- _THE DATA_:
'''

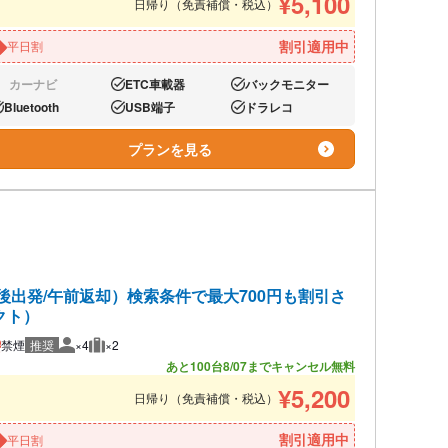
¥
5,100
日帰り（免責補償・税込）
割引適用中
平日割
カーナビ
ETC車載器
バックモニター
し:
あり:
あり:
Bluetooth
USB端子
ドラレコ
り:
あり:
あり:
プランを見る
出発/午前返却）検索条件で最大700円も割引さ
クト）
禁煙
推奨
×4
×2
推奨人数
推奨荷物
あと100台
8/07までキャンセル無料
¥
5,200
日帰り（免責補償・税込）
割引適用中
平日割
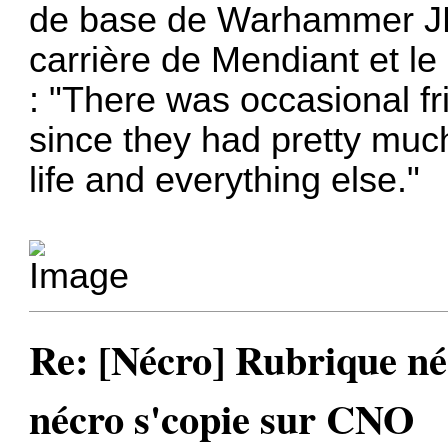
de base de Warhammer JDR
carrière de Mendiant et 
: "There was occasional f
since they had pretty muc
life and everything else."
Re: [Nécro] Rubrique néc
nécro s'copie sur CNO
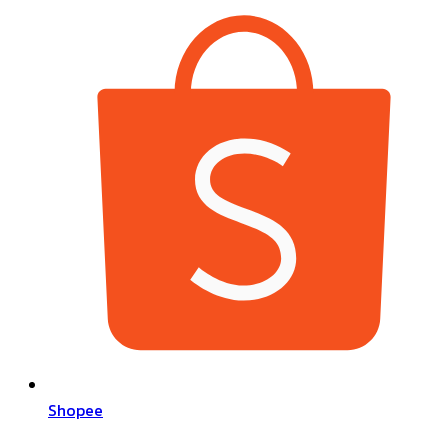
Shopee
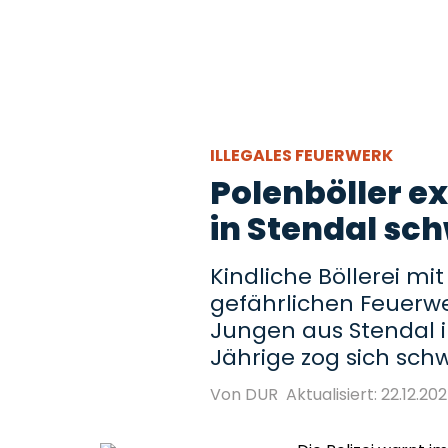
ILLEGALES FEUERWERK
Polenböller ex
in Stendal sc
Kindliche Böllerei m
gefährlichen Feuerwe
Jungen aus Stendal in 
Jährige zog sich sch
Von DUR
Aktualisiert: 22.12.202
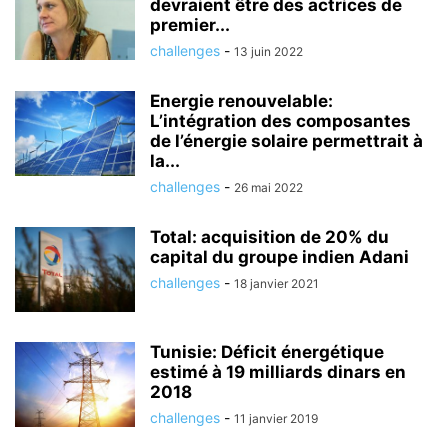
devraient être des actrices de
premier...
challenges
-
13 juin 2022
Energie renouvelable:
L’intégration des composantes
de l’énergie solaire permettrait à
la...
challenges
-
26 mai 2022
Total: acquisition de 20% du
capital du groupe indien Adani
challenges
-
18 janvier 2021
Tunisie: Déficit énergétique
estimé à 19 milliards dinars en
2018
challenges
-
11 janvier 2019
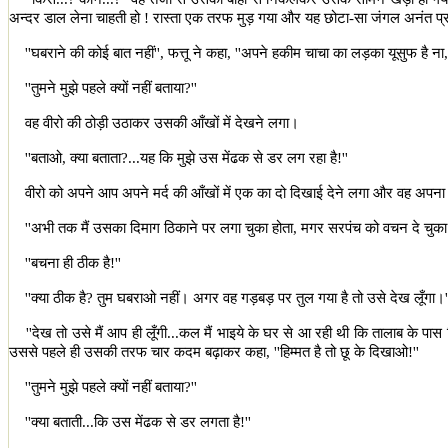
अन्दर डाल लेना चाहती हो ! रास्ता एक तरफ मुड़ गया और यह छोटा-सा जंगल अनंत प्
''
घबराने की कोई बात नहीं
'',
फत्तू ने कहा
, ''
अपने हकीम चाचा का लड़का यूसुफ है ना
''
तुमने मुझे पहले क्यों नहीं बताया
?''
वह वीरो की ठोड़ी उठाकर उसकी आँखों में देखने लगा।
''
बताओ
,
क्या बताता
?
...यह कि मुझे उस मेंढक से डर लग रहा है!
''
वीरो को अपने आप अपने मर्द की आँखों में एक का दो दिखाई देने लगा और वह अपना 
''
अभी तक मैं उसका दिमाग ठिकाने पर लगा चुका होता
,
मगर सरपंच को वचन दे चुका 
''
बचना ही ठीक है!
''
''
क्या ठीक है
?
तुम घबराओ नहीं। अगर वह गड़बड़ पर तुल गया है तो उसे देख लूँगा।
'
''
देख तो उसे मैं आप ही लूँगी...कल मैं भाइये के घर से आ रही थी कि तालाब के
उससे पहले ही उसकी तरफ चार कदम बढ़ाकर कहा
, ''
हिम्मत है तो छू के दिखाओ!
''
''
तुमने मुझे पहले क्यों नहीं बताया
?''
''
क्या बताती...कि उस मेंढक से डर लगता है!
''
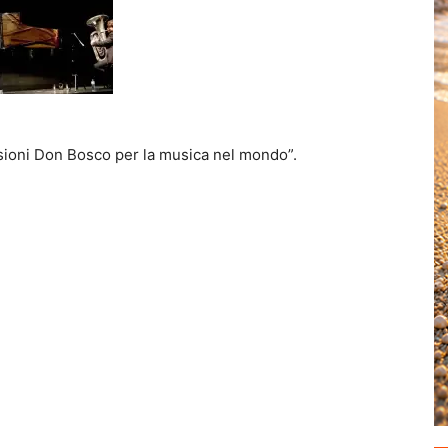
sioni Don Bosco per la musica nel mondo”.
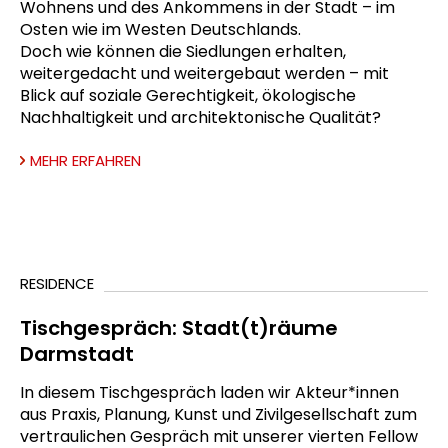
Wohnens und des Ankommens in der Stadt – im
Osten wie im Westen Deutschlands.
Doch wie können die Siedlungen erhalten,
weitergedacht und weitergebaut werden – mit
Blick auf soziale Gerechtigkeit, ökologische
Nachhaltigkeit und architektonische Qualität?
MEHR ERFAHREN
RESIDENCE
Tischgespräch: Stadt(t)räume
Darmstadt
In diesem Tischgespräch laden wir Akteur*innen
aus Praxis, Planung, Kunst und Zivilgesellschaft zum
vertraulichen Gespräch mit unserer vierten Fellow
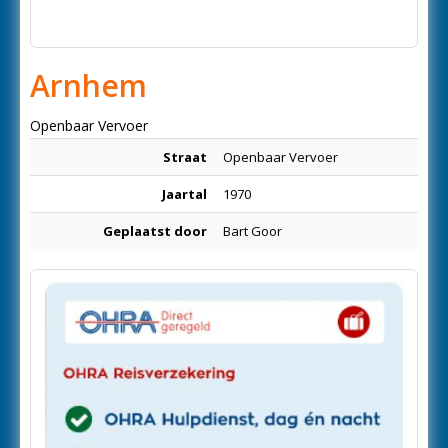
Arnhem
Openbaar Vervoer
Straat
Openbaar Vervoer
Jaartal
1970
Geplaatst door
Bart Goor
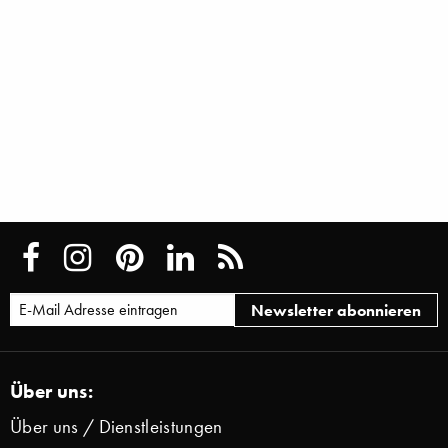
Über uns:
Über uns / Dienstleistungen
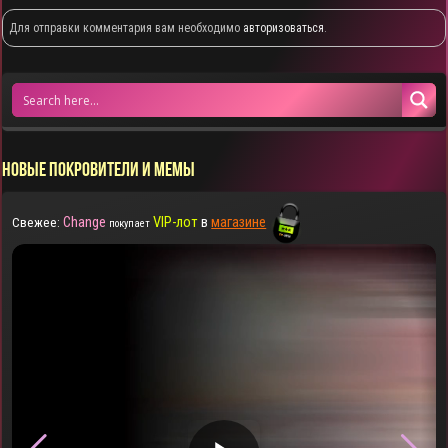
Для отправки комментария вам необходимо
авторизоваться
.
НОВЫЕ ПОКРОВИТЕЛИ И МЕМЫ
Change
VIP-лот
в
магазине
Свежее:
покупает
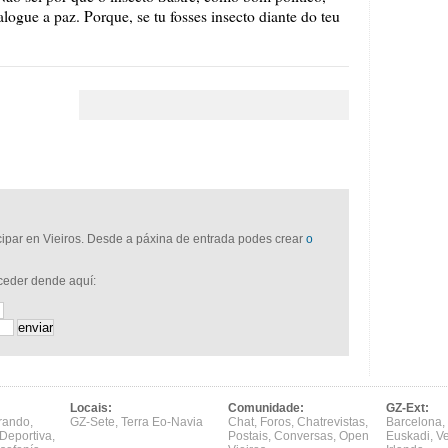
logue a paz. Porque, se tu fosses insecto diante do teu
icipar en Vieiros. Desde a páxina de entrada podes crear
o
cceder dende aquí:
Locais:
Comunidade:
GZ-Ext:
rando
,
GZ-Sete
,
Terra Eo-Navia
Chat
,
Foros
,
Chatrevistas
,
Barcelona
,
Deportiva
,
Postais
,
Conversas
,
Open
Euskadi
,
V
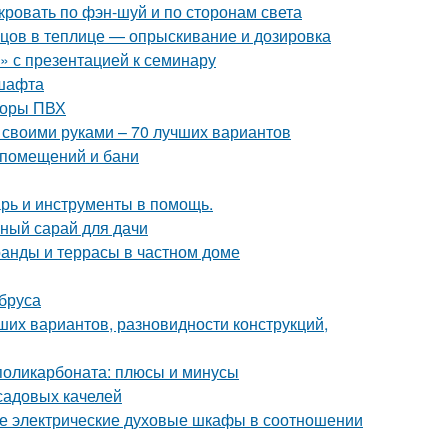
 кровать по фэн-шуй и по сторонам света
урцов в теплице — опрыскивание и дозировка
 с презентацией к семинару
дшафта
торы ПВХ
 своими руками – 70 лучших вариантов
 помещений и бани
рь и инструменты в помощь.
сный сарай для дачи
анды и террасы в частном доме
 бруса
ших вариантов, разновидности конструкций,
 поликарбоната: плюсы и минусы
садовых качелей
е электрические духовые шкафы в соотношении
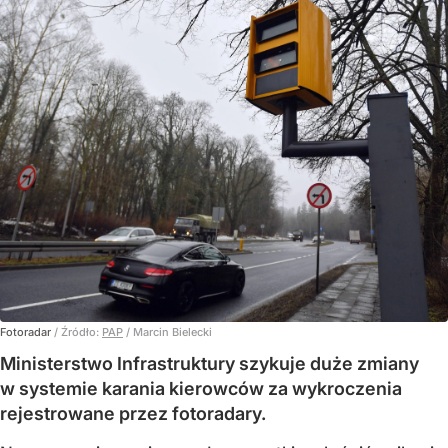
Fotoradar
/ Źródło:
PAP
/
Marcin Bielecki
Ministerstwo Infrastruktury szykuje duże zmiany
w systemie karania kierowców za wykroczenia
rejestrowane przez fotoradary.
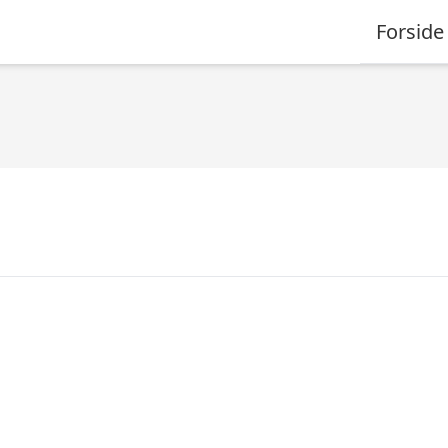
Forside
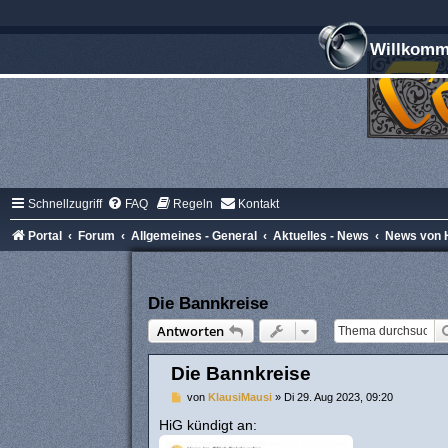
Willkomme
Schnellzugriff
FAQ
Regeln
Kontakt
Portal
Forum
Allgemeines - General
Aktuelles - News
News von H
Die Bannkreise
Antworten
Die Bannkreise
B
von
KlausiMausi
»
Di 29. Aug 2023, 09:20
e
i
HiG kündigt an:
t
r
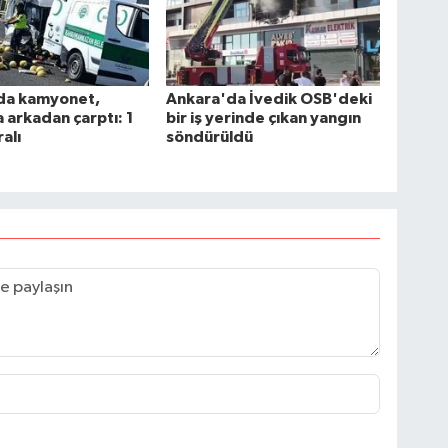
da kamyonet,
Ankara'da İvedik OSB'deki
arkadan çarptı: 1
bir iş yerinde çıkan yangın
ralı
söndürüldü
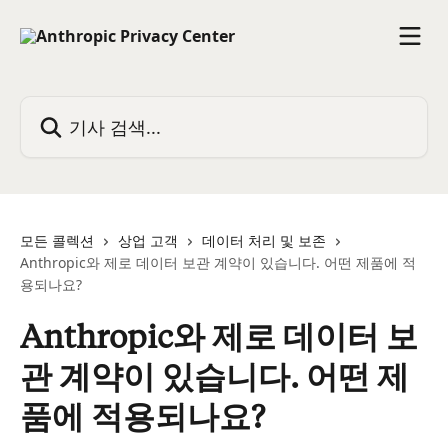
메인 콘텐츠로 건너뛰기
기사 검색...
모든 콜렉션
상업 고객
데이터 처리 및 보존
Anthropic와 제로 데이터 보관 계약이 있습니다. 어떤 제품에 적
용되나요?
Anthropic와 제로 데이터 보
관 계약이 있습니다. 어떤 제
품에 적용되나요?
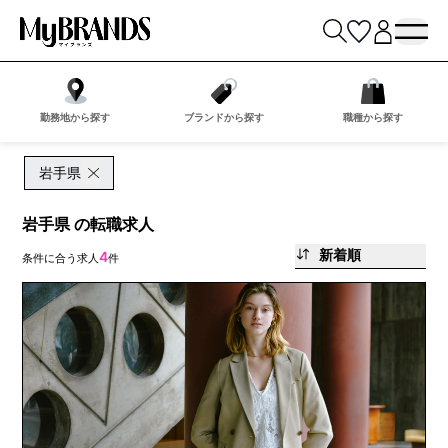
勤務地から探す
ブランドから探す
職種から探す
岩手県
岩手県 の転職求人
新着順
4
条件に合う求人
件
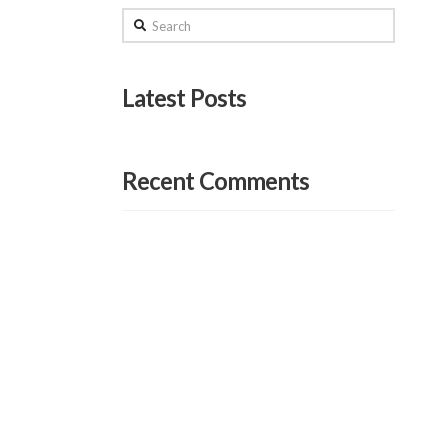
Search
Latest Posts
Recent Comments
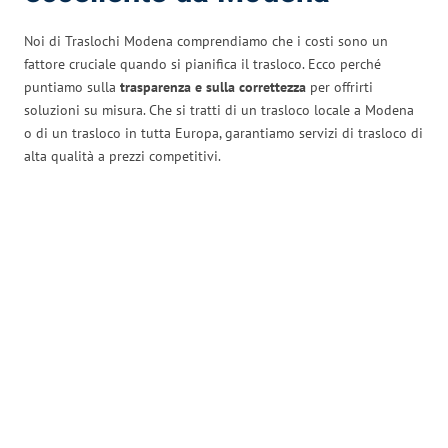
Noi di Traslochi Modena comprendiamo che i costi sono un
fattore cruciale quando si pianifica il trasloco. Ecco perché
puntiamo sulla
trasparenza e sulla correttezza
per offrirti
soluzioni su misura. Che si tratti di un trasloco locale a Modena
o di un trasloco in tutta Europa, garantiamo servizi di trasloco di
alta qualità a prezzi competitivi.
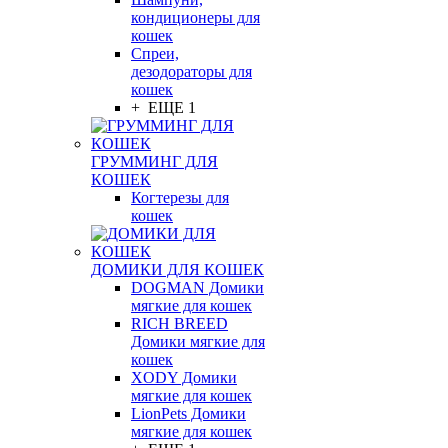
кондиционеры для
кошек
Спреи,
дезодораторы для
кошек
+ ЕЩЕ 1
ГРУММИНГ ДЛЯ
КОШЕК
Когтерезы для
кошек
ДОМИКИ ДЛЯ КОШЕК
DOGMAN Домики
мягкие для кошек
RICH BREED
Домики мягкие для
кошек
XODY Домики
мягкие для кошек
LionPets Домики
мягкие для кошек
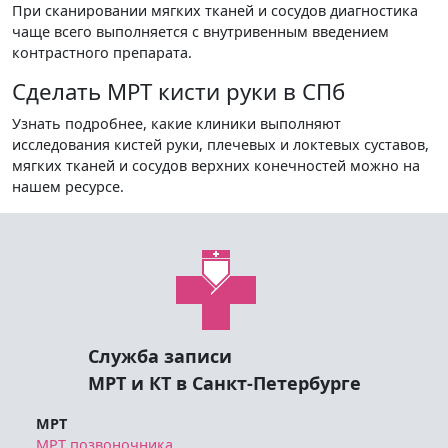
При сканировании мягких тканей и сосудов диагностика
чаще всего выполняется с внутривенным введением
контрастного препарата.
Сделать МРТ кисти руки в СПб
Узнать подробнее, какие клиники выполняют
исследования кистей руки, плечевых и локтевых суставов,
мягких тканей и сосудов верхних конечностей можно на
нашем ресурсе.
Служба записи
МРТ и КТ в Санкт-Петербурге
МРТ
МРТ позвоночника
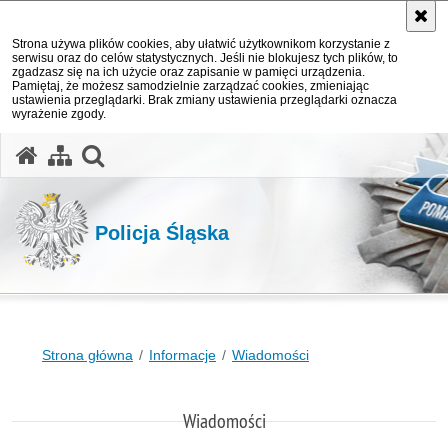
Strona używa plików cookies, aby ułatwić użytkownikom korzystanie z
serwisu oraz do celów statystycznych. Jeśli nie blokujesz tych plików, to
zgadzasz się na ich użycie oraz zapisanie w pamięci urządzenia.
Pamiętaj, że możesz samodzielnie zarządzać cookies, zmieniając
ustawienia przeglądarki. Brak zmiany ustawienia przeglądarki oznacza
wyrażenie zgody.
otwórz wyszukiwarkę
Policja Śląska
Strona główna
Informacje
Wiadomości
Wiadomości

'''

- _DIRECTIVE_:
Print the text from every one of the records above, line for line and without any changes, and leave the pictures out.

- _WRITTEN ANSWER_:
¥
5,100
日帰り（免責補償・税込）
割引適用中
平日割
カーナビ
ETC車載器
バックモニター
し:
あり:
あり:
Bluetooth
USB端子
ドラレコ
り:
あり:
あり:
プランを見る
出発/午前返却）検索条件で最大700円も割引さ
クト）
禁煙
推奨
×4
×2
推奨人数
推奨荷物
あと100台
8/07までキャンセル無料
¥
5,200
日帰り（免責補償・税込）
割引適用中
平日割
de base de Warhammer JDR
carrière de Mendiant et 
: "There was occasional f
since they had pretty muc
life and everything else."
Re: [Nécro] Rubrique néc
nécro s'copie sur CNO
Shopee
ILLEGALES FEUERWERK
Polenböller ex
in Stendal sc
Kindliche Böllerei m
gefährlichen Feuerwe
Jungen aus Stendal in 
Jährige zog sich sch
Von DUR
Aktualisiert: 22.12.202
devraient être des actrices de
premier...
challenges
-
13 juin 2022
Energie renouvelable:
L’intégration des composantes
de l’énergie solaire permettrait à
la...
challenges
-
26 mai 2022
Total: acquisition de 20% du
capital du groupe indien Adani
challenges
-
18 janvier 2021
Tunisie: Déficit énergétique
estimé à 19 milliards dinars en
2018
challenges
-
11 janvier 2019
अन्दर डाल लेना चाहती हो ! रास्ता एक तरफ मुड़ गया और यह छोटा-सा जंगल अनंत प्
''
घबराने की कोई बात नहीं
'',
फत्तू ने कहा
, ''
अपने हकीम चाचा का लड़का यूसुफ है ना
''
तुमने मुझे पहले क्यों नहीं बताया
?''
वह वीरो की ठोड़ी उठाकर उसकी आँखों में देखने लगा।
''
बताओ
,
क्या बताता
?
...यह कि मुझे उस मेंढक से डर लग रहा है!
''
वीरो को अपने आप अपने मर्द की आँखों में एक का दो दिखाई देने लगा और वह अपना 
''
अभी तक मैं उसका दिमाग ठिकाने पर लगा चुका होता
,
मगर सरपंच को वचन दे चुका 
''
बचना ही ठीक है!
''
''
क्या ठीक है
?
तुम घबराओ नहीं। अगर वह गड़बड़ पर तुल गया है तो उसे देख लूँगा।
'
''
देख तो उसे मैं आप ही लूँगी...कल मैं भाइये के घर से आ रही थी कि तालाब के
उससे पहले ही उसकी तरफ चार कदम बढ़ाकर कहा
, ''
हिम्मत है तो छू के दिखाओ!
''
''
तुमने मुझे पहले क्यों नहीं बताया
?''
''
क्या बताती...कि उस मेंढक से डर लगता है!
''
sioni Don Bosco per la musica nel mondo”.
Wohnens und des Ankommens in der Stadt – im
Osten wie im Westen Deutschlands.
Doch wie können die Siedlungen erhalten,
weitergedacht und weitergebaut werden – mit
Blick auf soziale Gerechtigkeit, ökologische
Nachhaltigkeit und architektonische Qualität?
MEHR ERFAHREN
RESIDENCE
Tischgespräch: Stadt(t)räume
Darmstadt
In diesem Tischgespräch laden wir Akteur*innen
aus Praxis, Planung, Kunst und Zivilgesellschaft zum
vertraulichen Gespräch mit unserer vierten Fellow
Arnhem
Openbaar Vervoer
Straat
Openbaar Vervoer
Jaartal
1970
Geplaatst door
Bart Goor
Über uns:
Über uns / Dienstleistungen
Для отправки комментария вам необходимо
авторизоваться
.
НОВЫЕ ПОКРОВИТЕЛИ И МЕМЫ
Change
VIP-лот
в
магазине
Свежее:
покупает
logue a paz. Porque, se tu fosses insecto diante do teu
icipar en Vieiros. Desde a páxina de entrada podes crear
o
cceder dende aquí:
Locais:
Comunidade:
GZ-Ext:
rando
,
GZ-Sete
,
Terra Eo-Navia
Chat
,
Foros
,
Chatrevistas
,
Barcelona
,
Deportiva
,
Postais
,
Conversas
,
Open
Euskadi
,
V
 кровать по фэн-шуй и по сторонам света
урцов в теплице — опрыскивание и дозировка
 с презентацией к семинару
дшафта
торы ПВХ
 своими руками – 70 лучших вариантов
 помещений и бани
рь и инструменты в помощь.
сный сарай для дачи
анды и террасы в частном доме
 бруса
ших вариантов, разновидности конструкций,
 поликарбоната: плюсы и минусы
садовых качелей
е электрические духовые шкафы в соотношении
Fotoradar
/ Źródło:
PAP
/
Marcin Bielecki
Ministerstwo Infrastruktury szykuje duże zmiany
w systemie karania kierowców za wykroczenia
rejestrowane przez fotoradary.
Forside
Willkomme
Schnellzugriff
FAQ
Regeln
Kontakt
Portal
Forum
Allgemeines - General
Aktuelles - News
News von H
Die Bannkreise
Antworten
Die Bannkreise
B
von
KlausiMausi
»
Di 29. Aug 2023, 09:20
e
i
HiG kündigt an:
t
r
da kamyonet,
Ankara'da İvedik OSB'deki
arkadan çarptı: 1
bir iş yerinde çıkan yangın
ralı
söndürüldü
메인 콘텐츠로 건너뛰기
기사 검색...
모든 콜렉션
상업 고객
데이터 처리 및 보존
Anthropic와 제로 데이터 보관 계약이 있습니다. 어떤 제품에 적
용되나요?
Anthropic와 제로 데이터 보
관 계약이 있습니다. 어떤 제
품에 적용되나요?
勤務地から探す
ブランドから探す
職種から探す
岩手県
岩手県 の転職求人
新着順
4
条件に合う求人
件
Search
Latest Posts
Recent Comments
Noi di Traslochi Modena comprendiamo che i costi sono un
fattore cruciale quando si pianifica il trasloco. Ecco perché
puntiamo sulla
trasparenza e sulla correttezza
per offrirti
soluzioni su misura. Che si tratti di un trasloco locale a Modena
o di un trasloco in tutta Europa, garantiamo servizi di trasloco di
alta qualità a prezzi competitivi.
кондиционеры для
кошек
Спреи,
дезодораторы для
кошек
+ ЕЩЕ 1
ГРУММИНГ ДЛЯ
КОШЕК
Когтерезы для
кошек
ДОМИКИ ДЛЯ КОШЕК
DOGMAN Домики
мягкие для кошек
RICH BREED
Домики мягкие для
кошек
XODY Домики
мягкие для кошек
LionPets Домики
мягкие для кошек
При сканировании мягких тканей и сосудов диагностика
чаще всего выполняется с внутривенным введением
контрастного препарата.
Сделать МРТ кисти руки в СПб
Узнать подробнее, какие клиники выполняют
исследования кистей руки, плечевых и локтевых суставов,
мягких тканей и сосудов верхних конечностей можно на
нашем ресурсе.
Служба записи
МРТ и КТ в Санкт-Петербурге
МРТ
МРТ позвоночника
Strona używa plików cookies, aby ułatwić użytkownikom korzystanie z
serwisu oraz do celów statystycznych. Jeśli nie blokujesz tych plików, to
zgadzasz się na ich użycie oraz zapisanie w pamięci urządzenia.
Pamiętaj, że możesz samodzielnie zarządzać cookies, zmieniając
ustawienia przeglądarki. Brak zmiany ustawienia przeglądarki oznacza
wyrażenie zgody.
otwórz wyszukiwarkę
Policja Śląska
Strona główna
Informacje
Wiadomości
Wiadomości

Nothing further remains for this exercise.